Dans un livre sorti ce mois, Christiana Figueres, la diplomate qui a mené les négociations de l’Accord de Paris appelle à la désobéissance civile non violente pour forcer les institutions à répondre à la crise climatique. Elle apporte son soutien à Greta Thumberg et au mouvement Extinction Rebellion qui vient de multipler les actions spectaculaires occupant les locaux et activités opérationnelles de différents investisseurs et industriels pour forcer ces derniers à mieux prendre en compte les questions climatiques. Voici notre analyse de cette évolution qui n’a rien d’un événement marginal.

Cet engagement prend acte de l’insuffisance de l’action publique et privée face à la question climatique. C’est un signal qui donne le ton de ce qui va de manière croissante s’imposer aux entreprises et investisseurs, dans les années à venir: créer de la valeur et de l’emploi en démontrant une compatibilité climatique des activités. Ces transformations ne se font pas sans résistances, et posent rapidement les questions de transition juste pour les emplois, les consommateurs et les territoires.

Nous invitons ainsi entreprises et investisseurs à tirer 3 enseignements de cette nouvelle donne:

1. N’importe quel secteur est à risque

Toute entreprise et gestionnaire d’actifs doit adopter un ensemble de mesures associant réduction, substitution et circularisation des services et produits, compatibles avec une trajectoire 1,5 degré.

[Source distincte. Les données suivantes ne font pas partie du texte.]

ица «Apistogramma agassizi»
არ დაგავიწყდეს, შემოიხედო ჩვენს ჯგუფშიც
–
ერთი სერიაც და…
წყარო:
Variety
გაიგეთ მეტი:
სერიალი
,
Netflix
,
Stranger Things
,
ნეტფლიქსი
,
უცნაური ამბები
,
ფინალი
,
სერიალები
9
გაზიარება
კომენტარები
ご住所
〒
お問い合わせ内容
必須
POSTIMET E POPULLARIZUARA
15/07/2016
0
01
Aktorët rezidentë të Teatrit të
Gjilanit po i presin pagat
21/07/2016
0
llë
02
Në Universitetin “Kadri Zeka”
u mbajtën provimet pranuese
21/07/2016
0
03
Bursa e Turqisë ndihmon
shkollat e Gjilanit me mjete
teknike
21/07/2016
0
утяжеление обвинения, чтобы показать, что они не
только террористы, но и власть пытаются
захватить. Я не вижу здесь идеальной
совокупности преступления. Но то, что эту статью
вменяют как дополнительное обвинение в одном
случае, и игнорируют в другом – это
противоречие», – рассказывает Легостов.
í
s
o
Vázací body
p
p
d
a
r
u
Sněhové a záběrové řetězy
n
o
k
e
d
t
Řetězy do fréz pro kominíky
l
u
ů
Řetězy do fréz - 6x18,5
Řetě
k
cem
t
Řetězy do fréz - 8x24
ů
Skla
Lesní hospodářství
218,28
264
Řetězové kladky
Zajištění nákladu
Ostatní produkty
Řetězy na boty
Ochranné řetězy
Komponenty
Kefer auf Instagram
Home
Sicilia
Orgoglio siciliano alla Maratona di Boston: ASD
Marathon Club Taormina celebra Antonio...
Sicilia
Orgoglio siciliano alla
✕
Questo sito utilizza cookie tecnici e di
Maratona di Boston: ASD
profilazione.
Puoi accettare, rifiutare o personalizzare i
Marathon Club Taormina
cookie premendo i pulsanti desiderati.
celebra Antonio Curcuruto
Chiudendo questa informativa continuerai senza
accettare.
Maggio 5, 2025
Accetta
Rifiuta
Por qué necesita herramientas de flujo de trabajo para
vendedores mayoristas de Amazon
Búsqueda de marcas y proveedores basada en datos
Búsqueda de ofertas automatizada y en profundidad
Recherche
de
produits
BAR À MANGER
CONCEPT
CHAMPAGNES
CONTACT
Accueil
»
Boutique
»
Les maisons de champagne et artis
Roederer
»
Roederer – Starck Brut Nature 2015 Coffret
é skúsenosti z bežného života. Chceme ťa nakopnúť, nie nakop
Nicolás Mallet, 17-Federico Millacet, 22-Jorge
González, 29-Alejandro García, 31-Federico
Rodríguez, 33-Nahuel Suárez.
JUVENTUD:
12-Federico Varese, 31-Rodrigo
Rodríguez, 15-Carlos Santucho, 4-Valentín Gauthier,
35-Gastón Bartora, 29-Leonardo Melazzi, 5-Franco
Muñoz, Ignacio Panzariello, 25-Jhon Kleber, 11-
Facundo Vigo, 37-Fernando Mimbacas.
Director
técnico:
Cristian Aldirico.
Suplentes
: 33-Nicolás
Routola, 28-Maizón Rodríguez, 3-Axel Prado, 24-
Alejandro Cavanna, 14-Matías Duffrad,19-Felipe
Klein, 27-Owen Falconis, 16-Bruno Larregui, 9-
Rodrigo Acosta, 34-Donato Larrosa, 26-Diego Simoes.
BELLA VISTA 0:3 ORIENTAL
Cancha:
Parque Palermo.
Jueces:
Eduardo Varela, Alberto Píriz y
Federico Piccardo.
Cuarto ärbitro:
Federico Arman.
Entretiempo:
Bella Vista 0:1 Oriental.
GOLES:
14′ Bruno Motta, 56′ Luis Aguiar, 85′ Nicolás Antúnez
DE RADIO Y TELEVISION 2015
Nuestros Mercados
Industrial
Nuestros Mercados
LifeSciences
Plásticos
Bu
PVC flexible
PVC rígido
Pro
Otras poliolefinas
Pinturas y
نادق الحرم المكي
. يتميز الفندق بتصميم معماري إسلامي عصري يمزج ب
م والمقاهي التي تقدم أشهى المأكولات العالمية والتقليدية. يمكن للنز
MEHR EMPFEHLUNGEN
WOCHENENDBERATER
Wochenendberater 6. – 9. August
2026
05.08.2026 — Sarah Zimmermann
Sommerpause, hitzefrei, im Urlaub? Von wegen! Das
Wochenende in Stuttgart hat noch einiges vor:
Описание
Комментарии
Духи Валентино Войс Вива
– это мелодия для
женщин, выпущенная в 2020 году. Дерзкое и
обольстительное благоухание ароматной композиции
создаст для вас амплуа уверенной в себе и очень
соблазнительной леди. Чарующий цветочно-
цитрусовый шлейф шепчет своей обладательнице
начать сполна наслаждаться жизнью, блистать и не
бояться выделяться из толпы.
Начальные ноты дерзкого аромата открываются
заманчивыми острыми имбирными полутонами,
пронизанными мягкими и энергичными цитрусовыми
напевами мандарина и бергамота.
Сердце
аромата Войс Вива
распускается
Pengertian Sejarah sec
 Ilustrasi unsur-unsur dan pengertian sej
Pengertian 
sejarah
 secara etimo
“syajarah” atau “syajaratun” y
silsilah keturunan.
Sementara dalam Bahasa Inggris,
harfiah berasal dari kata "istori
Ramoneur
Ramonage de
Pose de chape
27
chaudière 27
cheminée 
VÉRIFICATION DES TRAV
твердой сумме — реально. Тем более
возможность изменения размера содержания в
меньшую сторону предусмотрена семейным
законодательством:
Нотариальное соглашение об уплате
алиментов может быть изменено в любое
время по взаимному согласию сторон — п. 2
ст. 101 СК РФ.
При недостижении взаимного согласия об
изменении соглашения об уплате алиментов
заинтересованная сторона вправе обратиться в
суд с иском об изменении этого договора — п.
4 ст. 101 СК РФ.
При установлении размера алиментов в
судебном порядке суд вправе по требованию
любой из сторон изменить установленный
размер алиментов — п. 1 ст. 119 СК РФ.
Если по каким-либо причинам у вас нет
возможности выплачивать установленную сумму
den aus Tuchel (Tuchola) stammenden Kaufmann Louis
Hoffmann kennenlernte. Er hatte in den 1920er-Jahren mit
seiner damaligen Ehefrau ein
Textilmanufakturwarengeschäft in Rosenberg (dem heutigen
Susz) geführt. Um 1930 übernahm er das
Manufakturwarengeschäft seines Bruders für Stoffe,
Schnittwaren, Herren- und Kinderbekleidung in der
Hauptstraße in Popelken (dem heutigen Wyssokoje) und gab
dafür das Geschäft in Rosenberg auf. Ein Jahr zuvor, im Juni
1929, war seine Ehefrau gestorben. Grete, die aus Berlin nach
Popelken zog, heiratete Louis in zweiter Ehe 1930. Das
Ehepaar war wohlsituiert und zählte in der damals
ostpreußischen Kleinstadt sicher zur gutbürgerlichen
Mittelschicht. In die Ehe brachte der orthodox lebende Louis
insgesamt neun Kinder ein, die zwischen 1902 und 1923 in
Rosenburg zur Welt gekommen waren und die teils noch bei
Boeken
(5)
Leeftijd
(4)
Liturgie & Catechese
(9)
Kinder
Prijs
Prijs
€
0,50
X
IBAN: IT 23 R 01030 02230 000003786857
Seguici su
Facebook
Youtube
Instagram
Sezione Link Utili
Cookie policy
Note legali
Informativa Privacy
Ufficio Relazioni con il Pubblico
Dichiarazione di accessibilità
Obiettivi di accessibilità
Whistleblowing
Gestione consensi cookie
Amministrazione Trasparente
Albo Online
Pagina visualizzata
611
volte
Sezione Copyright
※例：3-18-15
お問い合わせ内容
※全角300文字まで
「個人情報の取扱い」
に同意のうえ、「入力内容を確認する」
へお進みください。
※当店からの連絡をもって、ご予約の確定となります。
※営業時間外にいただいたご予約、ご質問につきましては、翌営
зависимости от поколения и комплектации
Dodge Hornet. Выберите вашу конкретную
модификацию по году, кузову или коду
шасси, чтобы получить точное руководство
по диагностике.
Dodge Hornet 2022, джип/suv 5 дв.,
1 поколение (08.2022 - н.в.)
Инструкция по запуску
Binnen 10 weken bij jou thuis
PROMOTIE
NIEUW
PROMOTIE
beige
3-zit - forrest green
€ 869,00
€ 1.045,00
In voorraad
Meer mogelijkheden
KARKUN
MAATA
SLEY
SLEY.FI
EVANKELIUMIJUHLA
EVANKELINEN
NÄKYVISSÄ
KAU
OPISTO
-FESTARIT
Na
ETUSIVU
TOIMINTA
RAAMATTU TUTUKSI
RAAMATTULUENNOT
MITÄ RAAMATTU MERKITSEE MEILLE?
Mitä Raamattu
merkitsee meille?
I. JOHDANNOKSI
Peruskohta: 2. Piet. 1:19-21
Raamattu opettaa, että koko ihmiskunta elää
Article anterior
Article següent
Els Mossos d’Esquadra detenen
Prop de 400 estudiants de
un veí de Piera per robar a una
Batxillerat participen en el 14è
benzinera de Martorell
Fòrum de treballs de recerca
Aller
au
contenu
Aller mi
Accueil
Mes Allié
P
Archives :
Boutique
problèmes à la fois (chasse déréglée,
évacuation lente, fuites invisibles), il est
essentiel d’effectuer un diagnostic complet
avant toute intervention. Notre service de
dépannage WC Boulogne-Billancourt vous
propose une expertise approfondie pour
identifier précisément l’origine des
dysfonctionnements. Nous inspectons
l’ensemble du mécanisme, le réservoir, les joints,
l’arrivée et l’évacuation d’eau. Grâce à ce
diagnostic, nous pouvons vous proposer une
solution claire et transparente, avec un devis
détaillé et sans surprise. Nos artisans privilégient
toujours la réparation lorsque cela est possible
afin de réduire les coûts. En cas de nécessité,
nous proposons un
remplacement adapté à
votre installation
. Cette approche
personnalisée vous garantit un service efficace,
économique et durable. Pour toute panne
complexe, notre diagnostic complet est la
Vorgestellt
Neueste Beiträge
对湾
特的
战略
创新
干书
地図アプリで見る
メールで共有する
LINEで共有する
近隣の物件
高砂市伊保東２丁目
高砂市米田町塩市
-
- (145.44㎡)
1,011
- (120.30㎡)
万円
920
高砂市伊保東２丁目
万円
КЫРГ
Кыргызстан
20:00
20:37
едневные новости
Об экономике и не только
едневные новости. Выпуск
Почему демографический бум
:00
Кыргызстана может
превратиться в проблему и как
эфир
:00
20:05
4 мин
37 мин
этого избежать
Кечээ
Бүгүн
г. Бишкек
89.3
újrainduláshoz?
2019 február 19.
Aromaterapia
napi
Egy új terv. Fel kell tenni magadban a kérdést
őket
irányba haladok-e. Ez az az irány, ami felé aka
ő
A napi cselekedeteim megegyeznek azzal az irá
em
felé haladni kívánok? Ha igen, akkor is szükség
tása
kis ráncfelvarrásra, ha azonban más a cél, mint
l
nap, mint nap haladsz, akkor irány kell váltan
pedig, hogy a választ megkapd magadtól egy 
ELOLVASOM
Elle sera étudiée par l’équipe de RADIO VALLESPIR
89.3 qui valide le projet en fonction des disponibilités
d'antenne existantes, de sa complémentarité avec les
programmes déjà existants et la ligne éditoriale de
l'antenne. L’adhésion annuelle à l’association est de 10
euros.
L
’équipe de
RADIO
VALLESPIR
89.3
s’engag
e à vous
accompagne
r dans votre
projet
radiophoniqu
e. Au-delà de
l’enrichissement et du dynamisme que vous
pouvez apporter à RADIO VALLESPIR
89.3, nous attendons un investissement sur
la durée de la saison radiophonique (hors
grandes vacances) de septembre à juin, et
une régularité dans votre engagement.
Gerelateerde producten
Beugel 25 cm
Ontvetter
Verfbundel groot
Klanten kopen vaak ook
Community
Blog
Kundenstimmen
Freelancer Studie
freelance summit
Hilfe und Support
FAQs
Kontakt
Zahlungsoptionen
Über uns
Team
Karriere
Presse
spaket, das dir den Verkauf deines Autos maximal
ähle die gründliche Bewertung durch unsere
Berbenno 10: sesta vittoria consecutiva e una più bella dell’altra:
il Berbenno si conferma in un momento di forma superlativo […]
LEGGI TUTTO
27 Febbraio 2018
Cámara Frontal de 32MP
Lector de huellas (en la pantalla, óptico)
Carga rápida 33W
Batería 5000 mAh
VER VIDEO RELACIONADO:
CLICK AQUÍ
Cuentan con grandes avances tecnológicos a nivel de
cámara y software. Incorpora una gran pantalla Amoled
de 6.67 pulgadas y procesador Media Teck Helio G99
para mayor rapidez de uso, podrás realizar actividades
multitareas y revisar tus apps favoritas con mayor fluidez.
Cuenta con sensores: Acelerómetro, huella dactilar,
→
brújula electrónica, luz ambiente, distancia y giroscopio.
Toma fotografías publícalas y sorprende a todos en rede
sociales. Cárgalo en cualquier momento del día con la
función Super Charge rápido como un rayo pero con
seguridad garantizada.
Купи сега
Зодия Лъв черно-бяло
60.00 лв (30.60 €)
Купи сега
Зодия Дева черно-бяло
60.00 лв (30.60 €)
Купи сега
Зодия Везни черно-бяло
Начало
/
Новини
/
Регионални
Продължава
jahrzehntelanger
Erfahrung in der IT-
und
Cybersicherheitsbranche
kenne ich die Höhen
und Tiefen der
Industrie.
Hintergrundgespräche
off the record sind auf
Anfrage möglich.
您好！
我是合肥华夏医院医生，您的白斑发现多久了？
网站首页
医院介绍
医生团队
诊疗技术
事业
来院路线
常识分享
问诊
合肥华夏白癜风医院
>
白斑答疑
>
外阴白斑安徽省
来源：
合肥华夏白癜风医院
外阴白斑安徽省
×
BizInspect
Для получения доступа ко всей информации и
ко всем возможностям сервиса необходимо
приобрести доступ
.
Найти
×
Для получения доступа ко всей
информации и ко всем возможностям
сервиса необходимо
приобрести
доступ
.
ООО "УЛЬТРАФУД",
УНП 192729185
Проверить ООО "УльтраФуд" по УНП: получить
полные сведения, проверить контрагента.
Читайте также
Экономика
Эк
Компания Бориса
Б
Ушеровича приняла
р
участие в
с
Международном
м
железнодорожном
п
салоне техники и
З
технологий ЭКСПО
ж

C’est la seule manière d’anticiper le risque juridique, le risque de dépréciation d’actifs et le risque de l’effet Kodak, pour s’adapter au bon moment. Déjà en 2000, et encore en 2010, nous avons travaillé sur des stratégies climats à 10 ans avec des objectifs qui semblaient difficiles et ont souvent été largement dépassés. Il faut se projeter sur 2025 et 2030 avec des objectifs à la hauteur des enjeux de compétitivité et nécessaires pour protéger les actifs

2. Les démarches réglementaires et volontaires à ce jour offrent une réponse utile, mais clairement insuffisante

Une brève revue des actions publiques et privées recensées dans le monde, disponible par exemple sur cette plateforme NAZCA de l’ONU, permet de trouver inspiration pour renforcer ses propres actions. S’aligner sur ces actions n’apporte pour autant aucune garantie suffisante pour assurer la protection des actifs face au risque climatique de dépréciation, ni pour anticiper le risque Kodak lié à l’acceptabilité de produits et services non compatibles avec les enjeux climatiques dont il est question

3. Utiliser le concept de Transition Juste comme cadre d’action

Réfléchir autour de la Transition Juste permet de passer d’une logique de dilution collective des responsabilités à une dynamique de responsabilisation conjointe de parties prenantes intéressées par un dénominateur commun qui peut être une activité, une entreprise, un territoire sous les angles de l’évolution des activités économiques, emplois, taxes, valeur des actifs considérés, sous contrainte et transformation portée par la nouvelle donne climatique en cours.

Conclusion : Nous entrons dans une nouvelle ère du dialogue de parties prenantes

Pour les années à venir, nous pensons que le climat attirera davantage l’attention de la société et suscitera moins d’intérêt pour un dialogue constructif. En réponse aux attentes tant juridiques que sociétales, les entreprises et les investisseurs ne pourront prendre part et mener un dialogue constructif que s’ils sont en mesure de montrer un cheminement crédible combinant l’alignement sur les attentes de l’accord de Paris (par exemple, les entreprises alignées sur une trajectoire de 1,5 degré), ainsi que des considérations de transition juste. Les conflits et les dialogues stériles se multiplieront dans l’alternative.